We have so much to thank our fathers for. In addition to teaching us how to ride bikes and be good sports, they’ve also been our sagely guides through life. As a small token of our affection, we’re counting down to Father’s Day (this Sunday, heads up!) by celebrating our dads’ style, wit and wisdom.
What did your dad like to wear? Uniforms throughout his childhood in Tel Aviv, school then scouts then army. Big-collar tunics in the '70s and a much-maligned brown polyester suit to his wedding. When he was hired as a professor and moved to Georgia, he arrived with a tweed blazer with corduroy elbow patches, which he wore with a tie. He abandoned this look soon after, realizing his colleagues were "preppies" (his words) and that casual khakis and polo shirts were the rule. In the faculty photo they took of him when he started the job, he's wearing a turquoise button up. He wore the same shirt to work regularly some 15 years later, as unwavering in his wardrobe as in the lunches he packs himself, which have been the same every day for three decades (minus the Snickers bar, which has been cut). Once, at the time Queer Eye was popular, I took him to the mall and we bought some "cool dad" jeans. Now, ten years past their prime, he's still very enamored with them. His retirement/"going Emeritus" party is in a couple weeks, so from here on out he'll be spending more time in play clothes—long-ride bike shorts, T-shirts from the colleges his kids went to, the swishy pants that zip off at the knee and a pair of crocs he bought after a visit to Israel, where all his buddies had them. Most significantly, he's worn a mustache since puberty, like a grin that never leaves his face. There are at least 50 pairs of craft/cooking/garden scissors at my parents' house, but the ones he uses to trim his mustache, badly hidden, are definitely the sharpest and best.
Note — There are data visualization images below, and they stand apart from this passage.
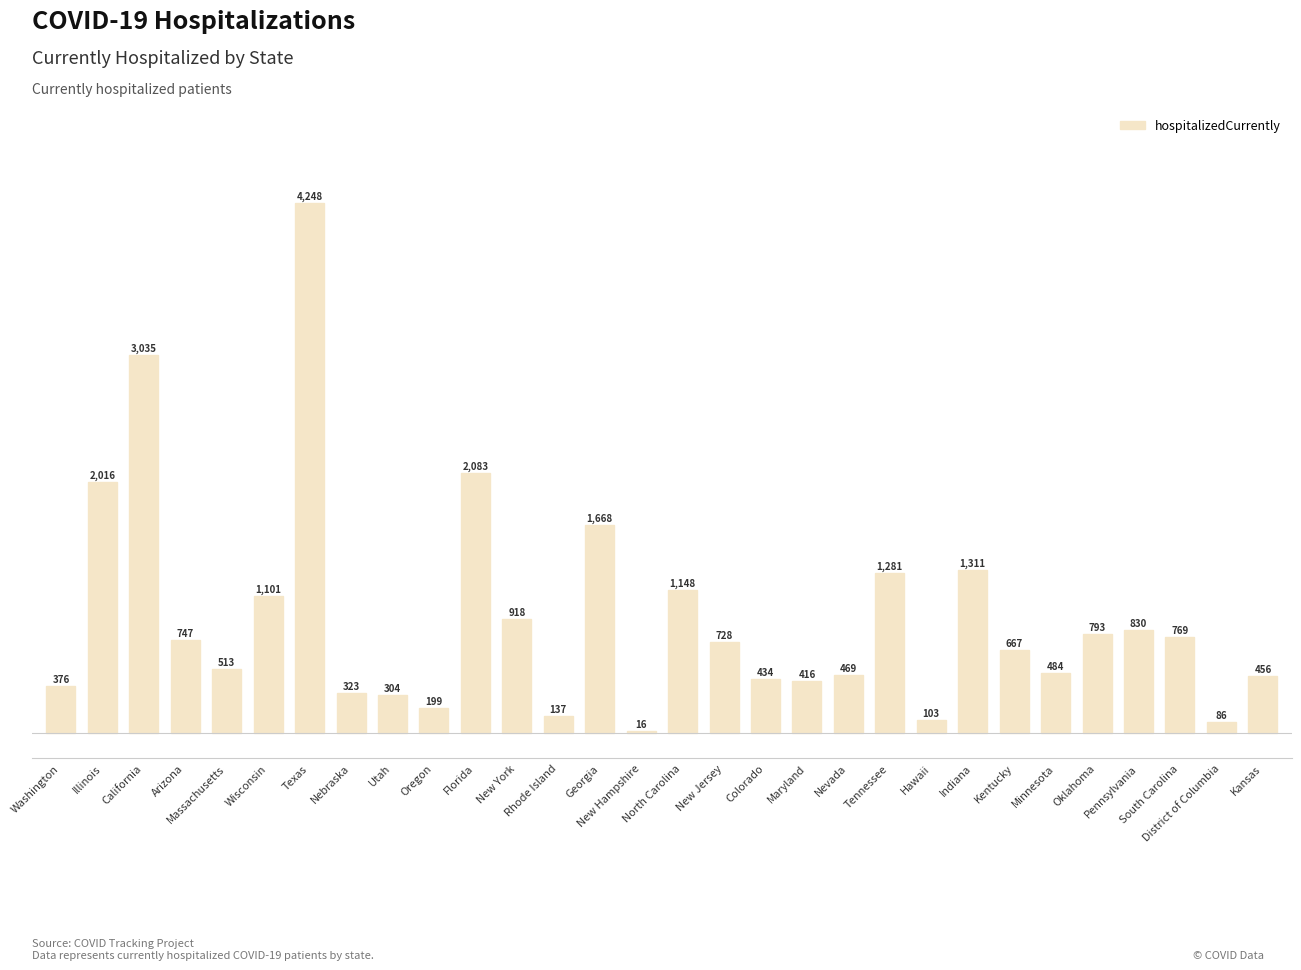

What is the maximum value shown in the chart?

4248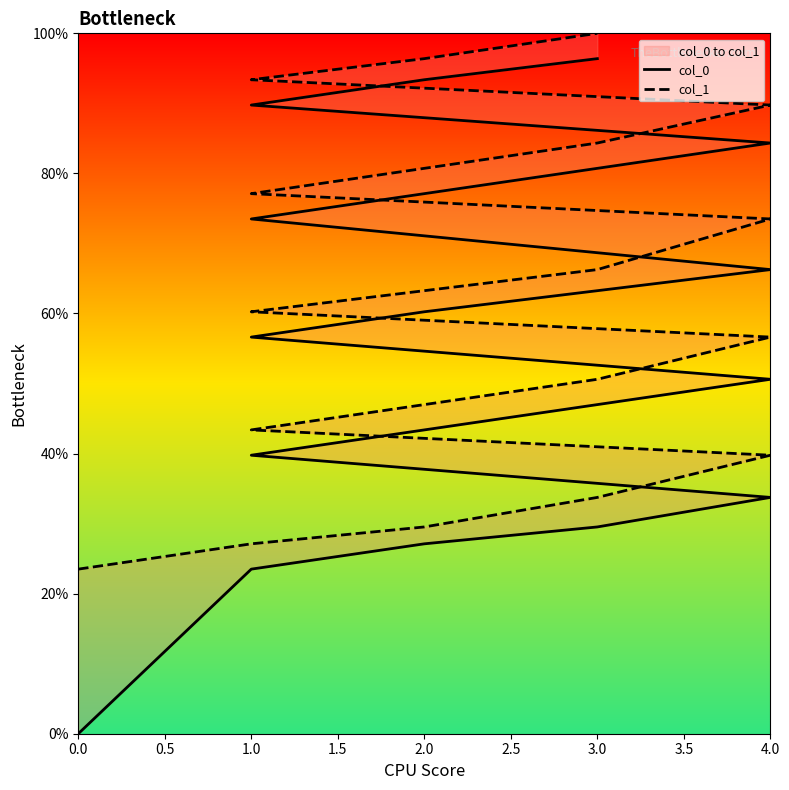

Rank the categories by col_1 value from highest to lowest.

3.0, 2.0, 1.0, 4.0, 3.0, 2.0, 1.0, 4.0, 3.0, 2.0, 1.0, 4.0, 3.0, 2.0, 1.0, 4.0, 3.0, 2.0, 1.0, 0.0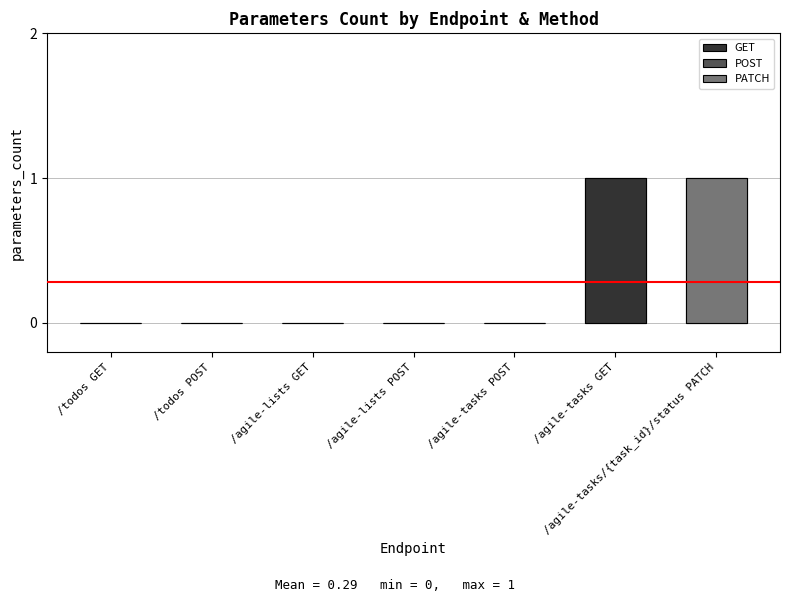

At which category does the chart reach its minimum across all series?

/todos GET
What music did he listen to? Bob Dylan's Time Out of Mind, fairly enough a pretty great album, has been in the front console of his 4 Runner since it was released in 1997. In his 20s he kept a record collection that would probably pull big dollars on eBay now; Beatles, Nina Simone and Leonard Cohen vinyl with cool import stickers in Hebrew affixed to their sleeves. Recently, I sent my dad something I wrote about this year's Summer Jam. He read it, but had to remind me that Big Sean, Hot 97 and Waka Flocka are new to him—bless his heart—and that maybe someone "in the know" might enjoy it more. He's always indulged my interest in rap though, generously empathizing with my near-religious devotion to Outkast. He's most familiar with Aquemini and likes "Synthesizer" the best. My dad's got a goofy accent that I can't always hear, a mix of Israeli/German/Swiss sounds, he says. When he sings along with "Rosa Parks" in his approximation of a Southern accent, ahh haaaa, huuushhhh that fusssss, jerking his head back and forward like a hungry turtle, it's really very sweet. The other day he asked me if I knew about Shazam ("Fucking magic!") and tried to tell me how much he's always loved Tracy Chapman, but he couldn't remember her name until I guessed it.
What would he say? Does he have a favorite phrase or saying? Something anecdote-y. He's fond of telling jokes that aren't jokes with a dead face, so people never know when to laugh. A current favorite is, when he sees or tastes something really nice, he tells the people he's with: "You know, it's like my grandmother used to say: Fucking amazing!" His grandmother never said this. I'm hot-tempered, and he's encouraged me to use "I" statements to diffuse fights. To him, saying "You're being an asshole" is ridiculous. Wiser to use "I feel hurt right now." His go-to statement of post-conflict consolation is, "You know, people are strange." That's true.